Tuesday, April 10, 2007

Warming to Gore

It is probably the effect of stopping work after finishing a major, mind-bending, nerve-torturing process like the PhD, but I'm struggling to be interested in anything at the moment. I have about five books on the go, all of which have bookmarks at about p. 6, and anything more than half an hour of TV makes me want to sit in a dark room for the rest of the evening.

All that said, I've just been jolted out of my temporary moribundity - if I can abuse the English language in that way - by Al Gore's recent film An Inconvenient Truth. At 1h30, it is shorter than most films, but it packs the punch of something much longer. Yet if the film is short, it is nevertheless timely. I suppose we should be grateful if it proves not to be timeless.

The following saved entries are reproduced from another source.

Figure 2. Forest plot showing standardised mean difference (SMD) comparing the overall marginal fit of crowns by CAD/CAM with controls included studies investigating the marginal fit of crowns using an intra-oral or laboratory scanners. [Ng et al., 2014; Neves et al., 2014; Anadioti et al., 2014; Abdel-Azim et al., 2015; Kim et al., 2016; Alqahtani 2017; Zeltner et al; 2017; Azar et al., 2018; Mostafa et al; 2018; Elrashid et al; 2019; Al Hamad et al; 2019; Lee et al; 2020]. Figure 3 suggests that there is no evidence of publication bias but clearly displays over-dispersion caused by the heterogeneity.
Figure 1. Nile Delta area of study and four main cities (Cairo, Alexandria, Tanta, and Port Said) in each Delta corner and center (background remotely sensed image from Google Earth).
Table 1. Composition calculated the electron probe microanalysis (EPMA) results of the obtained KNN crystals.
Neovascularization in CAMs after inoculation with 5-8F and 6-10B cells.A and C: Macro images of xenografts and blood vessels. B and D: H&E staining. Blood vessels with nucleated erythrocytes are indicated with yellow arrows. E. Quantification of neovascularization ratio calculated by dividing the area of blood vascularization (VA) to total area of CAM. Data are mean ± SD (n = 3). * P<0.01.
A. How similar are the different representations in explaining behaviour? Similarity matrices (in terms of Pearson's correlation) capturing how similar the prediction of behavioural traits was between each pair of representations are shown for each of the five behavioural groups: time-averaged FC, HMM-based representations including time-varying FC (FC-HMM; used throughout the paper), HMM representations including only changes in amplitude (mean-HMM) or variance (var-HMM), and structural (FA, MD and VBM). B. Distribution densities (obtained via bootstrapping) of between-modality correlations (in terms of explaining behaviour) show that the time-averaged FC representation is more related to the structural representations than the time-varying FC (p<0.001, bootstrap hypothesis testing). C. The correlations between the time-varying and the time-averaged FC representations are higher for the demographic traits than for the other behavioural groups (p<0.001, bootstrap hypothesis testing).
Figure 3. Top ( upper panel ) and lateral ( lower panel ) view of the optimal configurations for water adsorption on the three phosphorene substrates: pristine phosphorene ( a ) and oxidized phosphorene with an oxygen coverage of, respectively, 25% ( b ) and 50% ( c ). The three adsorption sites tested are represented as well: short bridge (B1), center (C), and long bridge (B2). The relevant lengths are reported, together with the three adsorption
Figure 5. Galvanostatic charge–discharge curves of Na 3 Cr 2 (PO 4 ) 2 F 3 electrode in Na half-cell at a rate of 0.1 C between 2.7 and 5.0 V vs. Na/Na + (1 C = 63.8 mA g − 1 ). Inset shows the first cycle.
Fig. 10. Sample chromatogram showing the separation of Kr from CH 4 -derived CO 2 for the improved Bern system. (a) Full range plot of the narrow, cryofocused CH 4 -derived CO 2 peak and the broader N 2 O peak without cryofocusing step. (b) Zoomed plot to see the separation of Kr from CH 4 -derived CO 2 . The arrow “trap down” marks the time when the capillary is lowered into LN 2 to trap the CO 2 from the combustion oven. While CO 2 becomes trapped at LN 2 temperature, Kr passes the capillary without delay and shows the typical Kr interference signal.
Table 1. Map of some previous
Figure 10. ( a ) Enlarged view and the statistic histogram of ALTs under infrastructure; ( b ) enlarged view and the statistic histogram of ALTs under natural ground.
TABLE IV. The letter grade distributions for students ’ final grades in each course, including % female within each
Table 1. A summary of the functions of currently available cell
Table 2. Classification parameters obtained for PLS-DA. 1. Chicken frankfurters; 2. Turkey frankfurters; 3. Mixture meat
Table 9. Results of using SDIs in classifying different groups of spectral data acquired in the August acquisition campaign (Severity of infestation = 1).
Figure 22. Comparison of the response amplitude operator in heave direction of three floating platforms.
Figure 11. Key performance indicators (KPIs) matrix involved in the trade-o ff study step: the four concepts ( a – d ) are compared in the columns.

My reservations about the film are more cultural than anything else. I cannot be alone in feeling that tinkling piano music or upbeat, driving rock songs are a bit underhanded in a documentary. I liked the fact that a lot of the film simply shows Gore presenting his case to an audience in an auditorium but I won't be the only Englishman to cringe at some of Gore's posturing, especially the largely irrelevant portrayal of the accident that nearly killed his son and the cancer that killed his sister. And I surely won't be the only political cynic to feel that the last person I want a lecture from is a career politician whose digs at the current US administration sound not unlike sour grapes (or they would do, if sour grapes could make a sound). But gradually, the messenger stopped getting in the way of the message, and I found myself warming, somewhat unnervingly, to his theme.

It is amazing how passionate some people can get about this topic. Playing devil's advocate a few years ago during a debate with a group of young Lyceens, I effectively destroyed my relation with them by suggesting that environmentalism is just another means of generating a new market. They wanted to lead me to the guillotine, convinced of that French truism that he who is not my friend is necessarily my enemy. It was easily done on my part. For some reason, these themes simply leave me cold...

...but not Gore's account of global warming. There is some degree of faith required to take the story on board. Once you get down to the fine-grained detail, the consensus that Gore claims exists in the scientific community will doubtless be shot through with hesitations, reservations and vested interests. All scientific positions that could detract from his message are subtly passed over.

But Gore's adept toccata of observations and conclusions, drawn from various fields of science, leaves one with no reasonable doubt about the indictment. Gore gives a precis of the dramatic shrinkage of Greenland's ice blanket, the crack in the Arctic's principal ice shelf, and the major icefield in Antartica that simply melted like butter in a matter of weeks. All these make for an eloquent illustration of the geeky graphs he shows us with temperatures, CO2 emissions and the global conveyor of ocean currents. Yes, he concedes, global warming is a cyclical process, but, he argues, we are now on a trajectory that takes us out of the previous cycle and into unchartered territory. 'Coo', I said, turing to my fellow viewer, 'so it's nothing to do with bovine flatulence after all.'

There is a degree of restraint - I could almost say misdirection - in Gore's depiction of global warming. We see lots of pictures of Chinese factories pumping out noxious gases, and not so many traffic jams in the downtowns of American cities. But at least the statistics seem to be fairly presented, and Gore does not shy away from underlining the US's failure to ratify Kyoto. Whether its ratification by Perdition, Wyoming or Crapville, Rhodes Island - or some such places - deserve the whooping reception they receive from Gore's audience is a matter of debate.

So, all in all, An Inconvenient Truth deserves a good 7/10, as long as such a mark does not contribute to global warming. I'm still waiting for a scientist seriously to take up the late Auberon Waugh's hypothesis that global warming is unquestionably made worse by the wearning of running shoes and the playing of computer games. If you have ever been in an internet salon dedicated to computer gaming, you will know there is definitely something in that hypothesis. Oh, Auberon, where are you when we need you? Hopefully, you are nowhere that is too warm.
Is it me or is it getting warm in here?